Spannend wie ein Krimi lesen sich die Kapitel "Die Jagd" als auch "Die letzte Kugel". Es wird (S.177) eine überlieferte Anekdote des verstorbenen Spiegereporters Jürgen Leinemann zitiert, die das Verhältnis Journalisten - Politiker aufzeigt. Interessant auf der gleichen Seite:"....Als Hans Leyendecker im Namen der Redaktion der Süddeutschen Zeitung im Mai 2012 den Henri-Nannen-Preis für investigativen Journalismus ablehnte, um so gegen die gleichzeitige Auszeichnung der Bild-Zeitung für ihre angebliche Rechercheleistung in meinem Fall zu protestieren - eine Auszeichnung, die nach Meinung der Süddeutschen allen journalistischen Standdards Hohn sprach -, wurde dies von der Zunft als unsolidarisch gebrandmarkt. Die Jury sah sich mit der grundsätzlichen Frage konfrontiert, wie man eine journalistische Leistung bewertet und was mehr zählt: Die Solidarität der Recherche oder die beabsichtigte Wirkung."
Wie heißt es allgemein, "später ist man immer schlauer". So auch Ch. W., der auch seine eigenen Fehler darlegt, zu späte erkannte, dass er Situationen falsch einschätzte und in einigen Fällen auch falsch reagierte.
Inzwischen weiß man, dass Herr Wulff in langwierigen Prozessen völlig rehabilitiert wurde. Siehe das Kapitel "Das Recht". Auf Seite 256 findet dieser Polit-Krimi ein Ende und im letzten Absatz dankt Christian Wulff von ganzem Herzen allen Menschen, die ihm in dieser schwierigen Zeit beigestanden haben Christian Wulff hat inzwischen neue Betätigungsfelder gefunden. U. a. ist er im Auftrag der Kanzlerin für die Bundesrepublik Deutschland im Ausland unterwegs.

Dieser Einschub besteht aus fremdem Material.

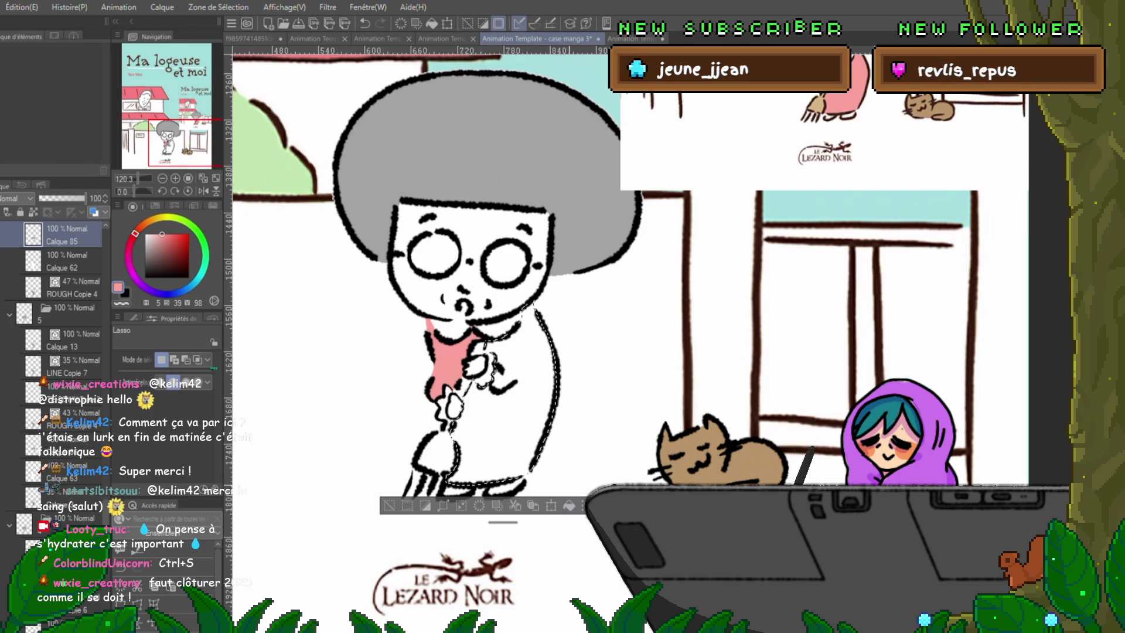
pyautogui.press('alt+Delete')
pyautogui.press('ctrl+d')
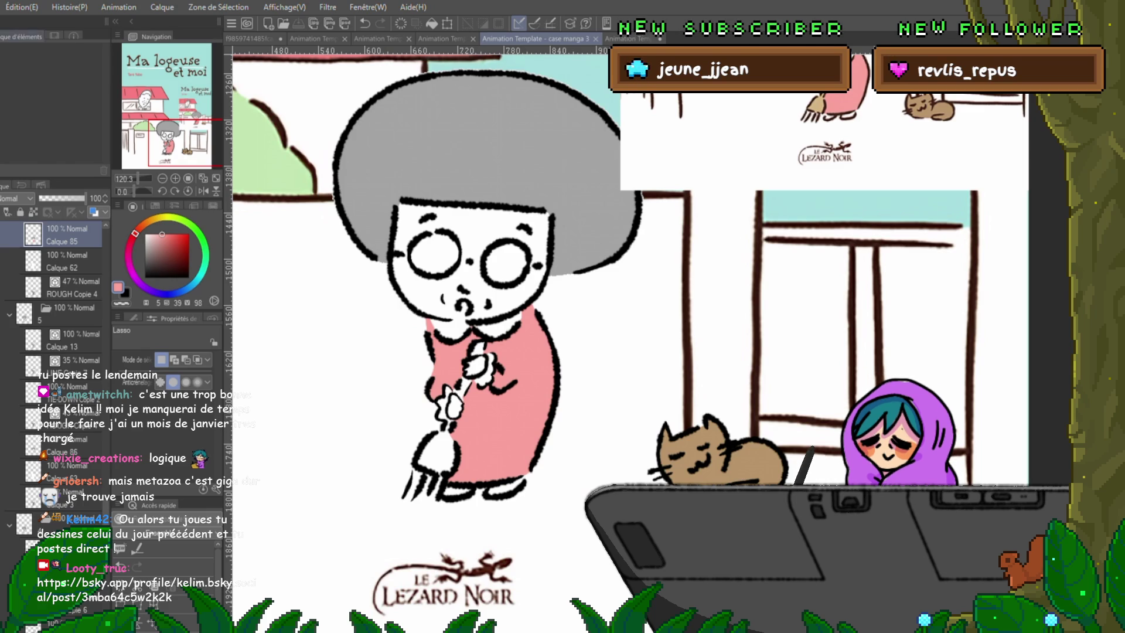
pyautogui.press('ctrl+0')
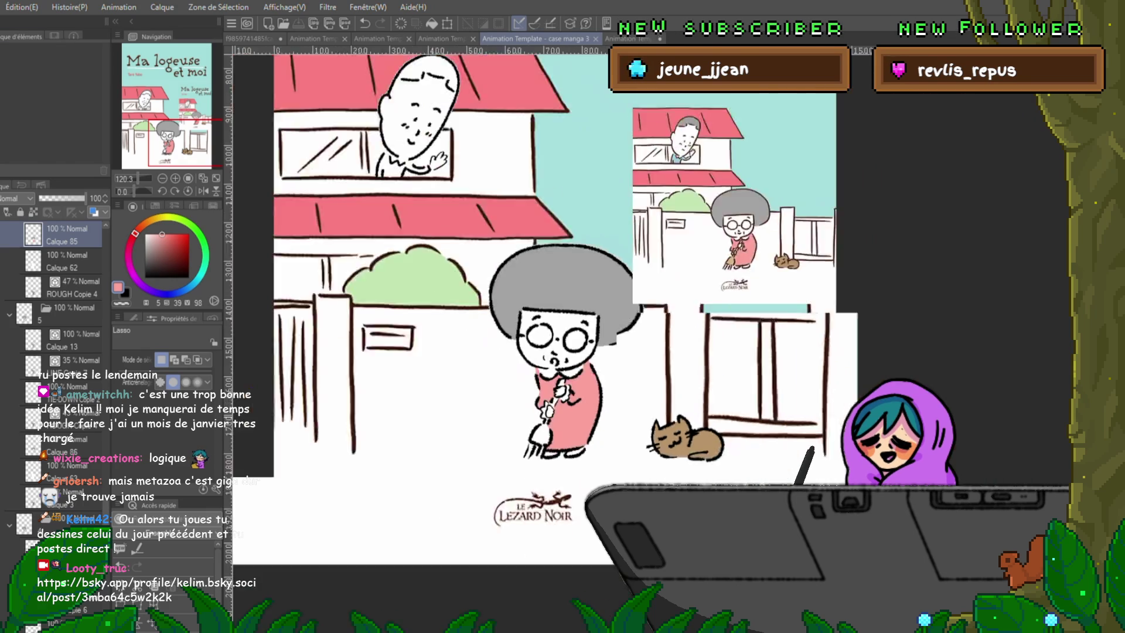
# Step: Preview the yotsuba2 street-scene animation, then switch to the characters artwork document
pyautogui.click(313, 39)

Ein Bildteil in der Mitte des Buches zeigt viele seiner politischen Stationen. Das letzte Bild wurde nach dem Freispruch am 27. Februar 2014 aufgenommen.
Während des Lesens dieses fesselnden Buches kam mir immer wieder ein altes deutsches Sprichwort in den Sinn, welches mein Opa - ein politisch interessierter und begeisterter Tageszeitung-Leser - sehr oft im Munde führte: "Einer ist dem Anderen sein Teufel".